Just wanted to drop a link to this new paper that tries to improve CoT performance by identifying and fixing inconsistencies in the reasoning process. This wouldn’t necessarily solve the problem in your paper, unless the critic managed to identify that the generator was biased by your suggestion in the original prompt. Still, interesting stuff!
One question for you: Faithful CoT would improve interpretability by allowing us to read off a model‘s thought process. But it’s also likely to improve general capabilities: so far, CoT has been one of the most effective ways to improve mathematical and logical reasoning in LLMs. Do you think improving general reasoning skills of LLMs is dangerous? And if so, then imagine your work inspires more people to work on faithfulness in CoT. Do you expect any acceleration of general capabilities to be outweighed by the benefits to interpretability? For example, if someone wants to misuse an LLM to cause harm, faithful CoT would improve their ability to do so, and the greater ease of interpretability would be little consolation. On balance, do you think it’s worth working on, and what subproblems are particularly valuable from a safety angle? (Trying to make this question tough because I think the issue is tricky and multifaceted, not because I have any gotcha answer.)

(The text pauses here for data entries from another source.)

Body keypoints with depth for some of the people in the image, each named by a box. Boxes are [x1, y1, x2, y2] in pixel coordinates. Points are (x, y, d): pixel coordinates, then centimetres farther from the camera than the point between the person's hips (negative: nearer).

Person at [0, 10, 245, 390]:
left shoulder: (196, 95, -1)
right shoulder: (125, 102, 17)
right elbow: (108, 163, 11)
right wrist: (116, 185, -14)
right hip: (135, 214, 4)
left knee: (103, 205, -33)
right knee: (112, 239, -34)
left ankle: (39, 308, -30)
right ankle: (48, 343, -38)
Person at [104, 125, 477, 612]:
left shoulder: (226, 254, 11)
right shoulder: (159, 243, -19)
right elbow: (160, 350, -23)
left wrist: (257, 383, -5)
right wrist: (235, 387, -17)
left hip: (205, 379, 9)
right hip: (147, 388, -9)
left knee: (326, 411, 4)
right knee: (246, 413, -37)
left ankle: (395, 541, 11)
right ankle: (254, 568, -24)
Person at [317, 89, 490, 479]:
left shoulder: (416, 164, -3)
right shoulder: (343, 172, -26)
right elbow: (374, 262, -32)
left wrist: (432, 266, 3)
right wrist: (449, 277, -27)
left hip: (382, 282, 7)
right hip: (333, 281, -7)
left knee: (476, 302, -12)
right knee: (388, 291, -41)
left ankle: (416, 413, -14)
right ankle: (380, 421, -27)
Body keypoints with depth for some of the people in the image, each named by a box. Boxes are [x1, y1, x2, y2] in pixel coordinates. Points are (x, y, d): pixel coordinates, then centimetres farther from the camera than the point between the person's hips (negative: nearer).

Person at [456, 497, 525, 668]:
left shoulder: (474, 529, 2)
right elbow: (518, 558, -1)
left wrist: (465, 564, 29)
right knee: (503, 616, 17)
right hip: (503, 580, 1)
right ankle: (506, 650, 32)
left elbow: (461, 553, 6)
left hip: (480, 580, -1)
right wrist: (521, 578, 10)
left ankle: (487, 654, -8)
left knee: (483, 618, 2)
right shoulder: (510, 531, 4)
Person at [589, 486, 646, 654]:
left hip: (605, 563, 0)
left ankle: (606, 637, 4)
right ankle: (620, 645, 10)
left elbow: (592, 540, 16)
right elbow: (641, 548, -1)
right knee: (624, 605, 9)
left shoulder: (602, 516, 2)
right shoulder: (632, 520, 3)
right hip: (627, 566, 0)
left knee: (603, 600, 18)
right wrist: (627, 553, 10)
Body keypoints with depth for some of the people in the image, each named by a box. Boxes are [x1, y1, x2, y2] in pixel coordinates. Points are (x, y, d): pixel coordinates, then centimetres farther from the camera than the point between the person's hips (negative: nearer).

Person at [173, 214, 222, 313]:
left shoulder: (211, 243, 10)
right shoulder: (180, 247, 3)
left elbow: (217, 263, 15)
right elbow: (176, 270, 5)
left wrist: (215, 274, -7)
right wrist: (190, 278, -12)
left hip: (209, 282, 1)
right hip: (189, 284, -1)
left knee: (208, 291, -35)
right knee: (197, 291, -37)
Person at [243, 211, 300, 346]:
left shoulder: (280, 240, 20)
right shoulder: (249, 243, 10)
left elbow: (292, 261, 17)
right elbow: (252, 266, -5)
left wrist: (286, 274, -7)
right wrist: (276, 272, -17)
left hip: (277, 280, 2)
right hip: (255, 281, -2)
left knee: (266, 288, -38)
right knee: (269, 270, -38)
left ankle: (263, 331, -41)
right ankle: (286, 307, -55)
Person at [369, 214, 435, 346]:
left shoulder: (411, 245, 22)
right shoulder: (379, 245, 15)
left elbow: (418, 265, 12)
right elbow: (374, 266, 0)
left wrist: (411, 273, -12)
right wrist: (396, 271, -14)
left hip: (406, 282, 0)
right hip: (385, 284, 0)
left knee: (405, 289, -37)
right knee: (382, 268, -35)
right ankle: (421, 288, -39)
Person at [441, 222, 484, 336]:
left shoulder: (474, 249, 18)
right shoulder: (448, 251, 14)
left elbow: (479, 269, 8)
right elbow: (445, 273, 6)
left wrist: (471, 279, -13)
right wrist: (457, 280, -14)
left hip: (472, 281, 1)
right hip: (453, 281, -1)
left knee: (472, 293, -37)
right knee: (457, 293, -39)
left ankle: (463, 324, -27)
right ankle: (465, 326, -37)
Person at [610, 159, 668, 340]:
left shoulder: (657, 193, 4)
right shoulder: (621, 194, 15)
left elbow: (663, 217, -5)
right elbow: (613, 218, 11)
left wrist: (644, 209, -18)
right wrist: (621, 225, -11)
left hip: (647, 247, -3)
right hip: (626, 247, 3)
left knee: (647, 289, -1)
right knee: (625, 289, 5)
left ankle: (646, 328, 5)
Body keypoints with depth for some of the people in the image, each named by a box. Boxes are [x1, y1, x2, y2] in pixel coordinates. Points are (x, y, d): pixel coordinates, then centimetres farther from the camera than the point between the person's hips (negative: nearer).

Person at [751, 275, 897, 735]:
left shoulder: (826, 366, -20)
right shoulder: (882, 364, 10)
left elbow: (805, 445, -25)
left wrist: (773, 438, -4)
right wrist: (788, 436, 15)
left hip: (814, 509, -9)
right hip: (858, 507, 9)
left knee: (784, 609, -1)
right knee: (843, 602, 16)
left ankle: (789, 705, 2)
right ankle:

Thanks! Glad you like it. A few thoughts:
CoT is already incredibly hot, I don’t think we’re adding to the hype. If anything, I’d be more concerned if anyone came away thinking that CoT was a dead-end, because I think doing CoT might be a positive development for safety (as opposed to people trying to get models to do reasoning without externalizing it).
Improving the faithfulness of CoT explanations doesn’t mean improving the reasoning abilities of LLMs. It just means making the reasoning process more consistent and predictable. The faithfulness of CoT is fairly distinct from the performance that you get from CoT. Any work on improving faithfulness would be really helpful for safety and has minimal capability externalities.